The bush and plains are the stockman’s home.
The pine clad mountains and valleys to roam
His hat rests low on his proud set head
and covers his hair of the brightest red.

His dog lopes close by his horses’ side,
and the pair never tire through a long day’s ride.
Old Irish has dreamed since he was a lad
of riding all day across this wide land.

His mother and father had both been rovers.
His dad was a man well known by the drovers
They’d died up along the Murrays’ side
and were buried near that great river so wide.

Irish knows well how to laugh and to cry;
to share life’s sorrows ‘neath God’s clear blue sky
He knows all there is about herding cows,
about riding all day when the wind just howls.

Once on a trek though the great desert land,
he almost got lost as for gold he panned
Old Irish has been where black parrots fly,
where the mulga and scrub reach well past the thigh.

Past rivers so dry that the cracks split the earth
and no one can say what the red land is worth
He’s been where the ‘roos jump high in the air,
where wallabies roam over land green and fair.

He thought once of settling, of taking a wife,
but decided with forethought that wasn’t the life
No drover would fit in a life in the city;
to leave all this space would be more than a pity.

In a place like Sydney or Melbourne or Darwin
where the people all flock and there’s plenty of sin
No woman in town would put up with his roving,
this need to be moving, and constantly going

To the back blocks and endless wide open plains,
far away from the city and shops and the trains
There’s no female around who’d put up with the hide
of a man who yearns just to be free to ride.

The man who knows joy in a good horse beneath you,
a dog for a pal and restrictions so few
The hard times and good times; the dust and the heat,
where no man gives in to a thing like defeat.

The bush folk have ways the townsfolk don’t know.
They’ll greet you with pleasure, and then let you go
To wander the wide open plains that you love,
where at night all the stars fairly blaze up above.

On a night when the air is crystal clear,
you’ll sit ‘neath a sky where the stars seem so near
You can reach out and touch them in the frosty sky
and be closer to God than you’ll be when you die.

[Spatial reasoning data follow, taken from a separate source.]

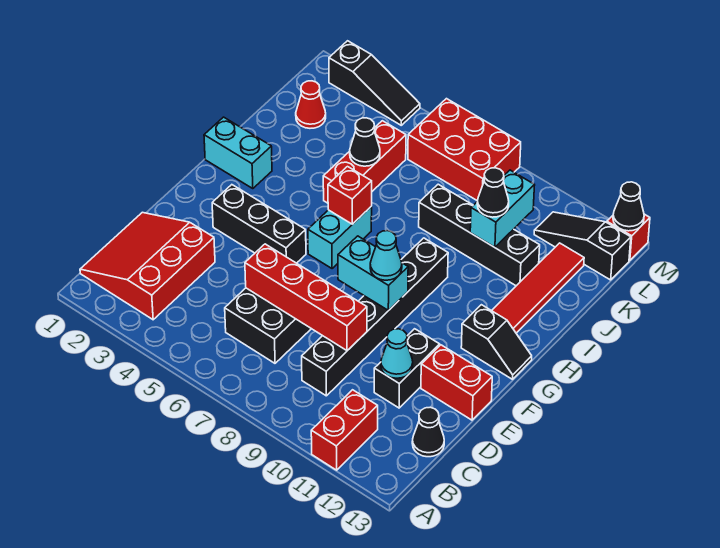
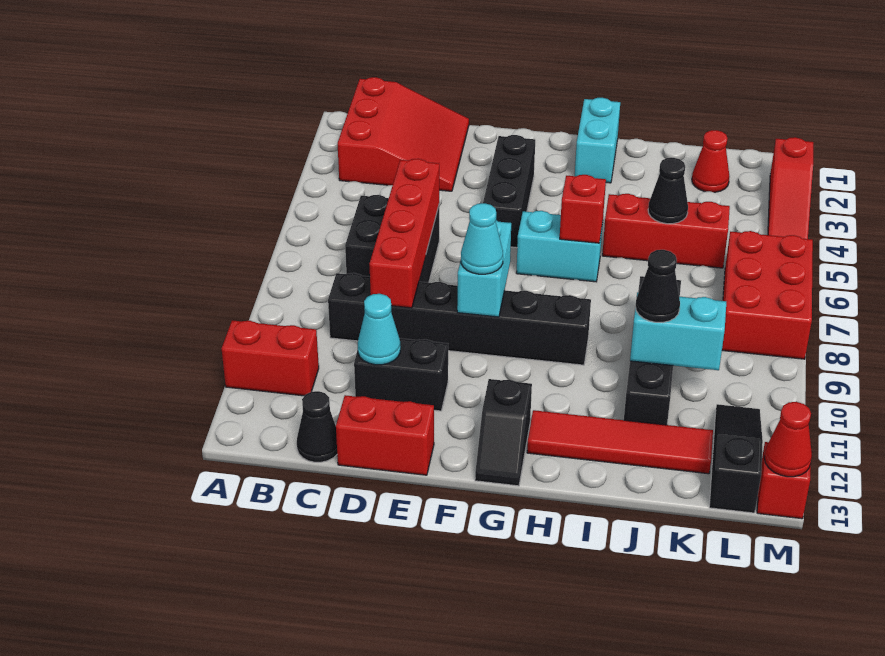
red 3x3 slope [80,212,215,320] -> red 3x3 slope turned to [337,77,469,191]
red 1x2 brick [421,345,492,420] -> red 1x2 brick turned to [336,395,434,475]
black 1x3 slope [329,41,420,125] -> red 1x3 slope [768,137,813,239]
black 1x1 cone [613,182,644,231] -> red 1x1 cone [764,402,812,477]

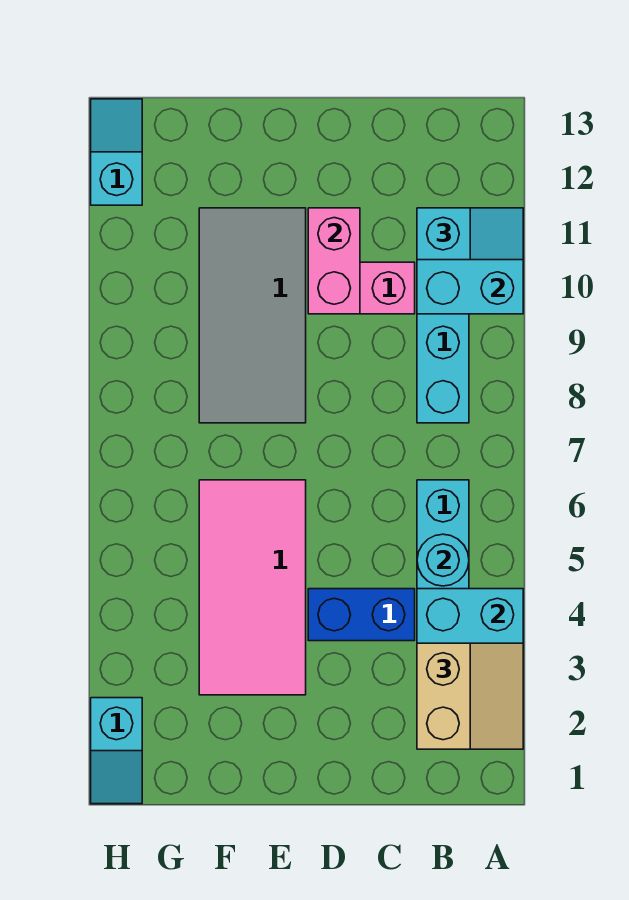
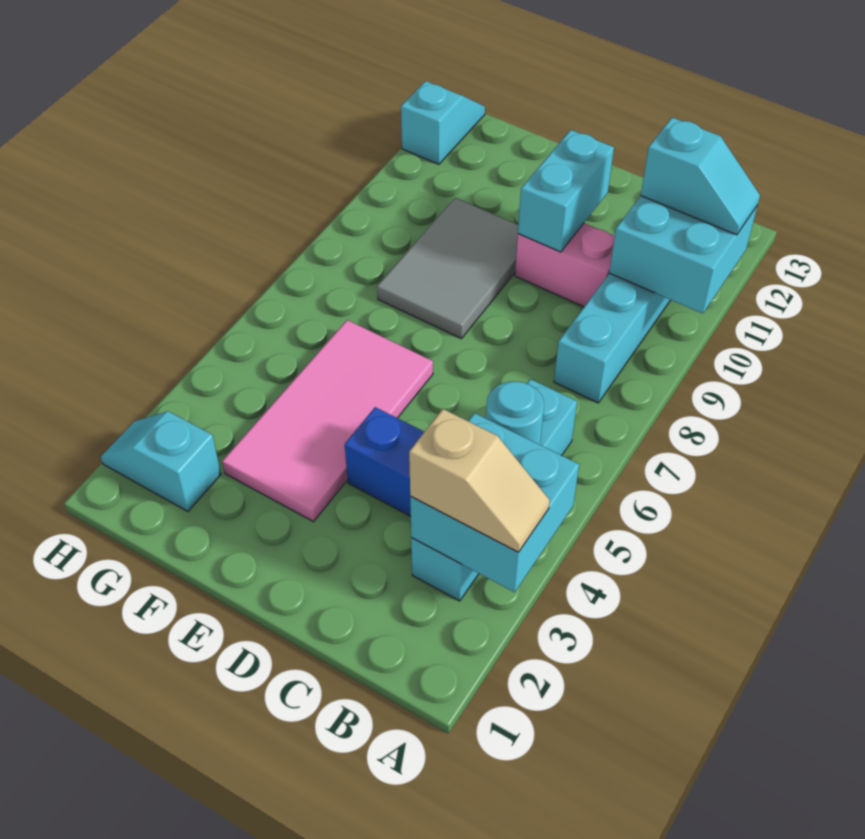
tan 2x2 slope [417,643,523,749] -> tan 1x2 slope [409,409,550,552]
pink 1x2 brick [308,208,360,314] -> cyan 1x2 brick [518,130,614,252]
grey 2x4 tile [199,208,306,423] -> grey 2x3 tile [377,198,518,339]
cyan 1x2 slope [91,698,142,804] -> cyan 1x2 slope turned to [101,411,221,511]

A stockman knows all about drought dust and heat,
but in his way of life won’t put up with defeat.
His life’s filled with pleasures no town man would know.
Old Irish is off where the wanderers go.

This last one is set in the doc’s waiting room, where I seem to be spending far too much time of late.

The Doctor’s Surgery

Are you shorter than you used to be?
A strange but smart enough query
It’s listed there with many more
on the inside of my doctor’s door

With other questions about your health,
asked bluntly and without much stealth
Do you require a cholesterol check?
Or some acupuncture for a pain in the neck?

Perhaps the others that sit with me
In this my doctor’s nice surgery
Have bunions or wind, are feeling weak,
or maybe like me have come to seek

A reason for what is making them crook,
why they often feel dizzy while reading a book
Did that one over there wake up with a pain?
Perhaps she is simply feeling the strain

With a boy who plays up, shouts and screams
She’s probably coming apart at the seams
Ah, here’s the doctor, I think it’s my turn,
to unload my problems so I can learn

What’s wrong, what’s the trouble with me?
It will all be unfolded in his surgery
He’ll tell me I’m well, I’m fit and fine, 
and I’ll leave with a smile until the next time

When I want the assurance of someone so wise,
who’ll look in my ears, down my throat, in my eyes.
Some reassurance will see me right,
Some kind words of comfort; some doctorly insight

I’ll leave his office on jaunty feet,
glad to get out on the sunny street
It’s good to know that I’m fit and whole.
I know I feel fine for my doc told me so.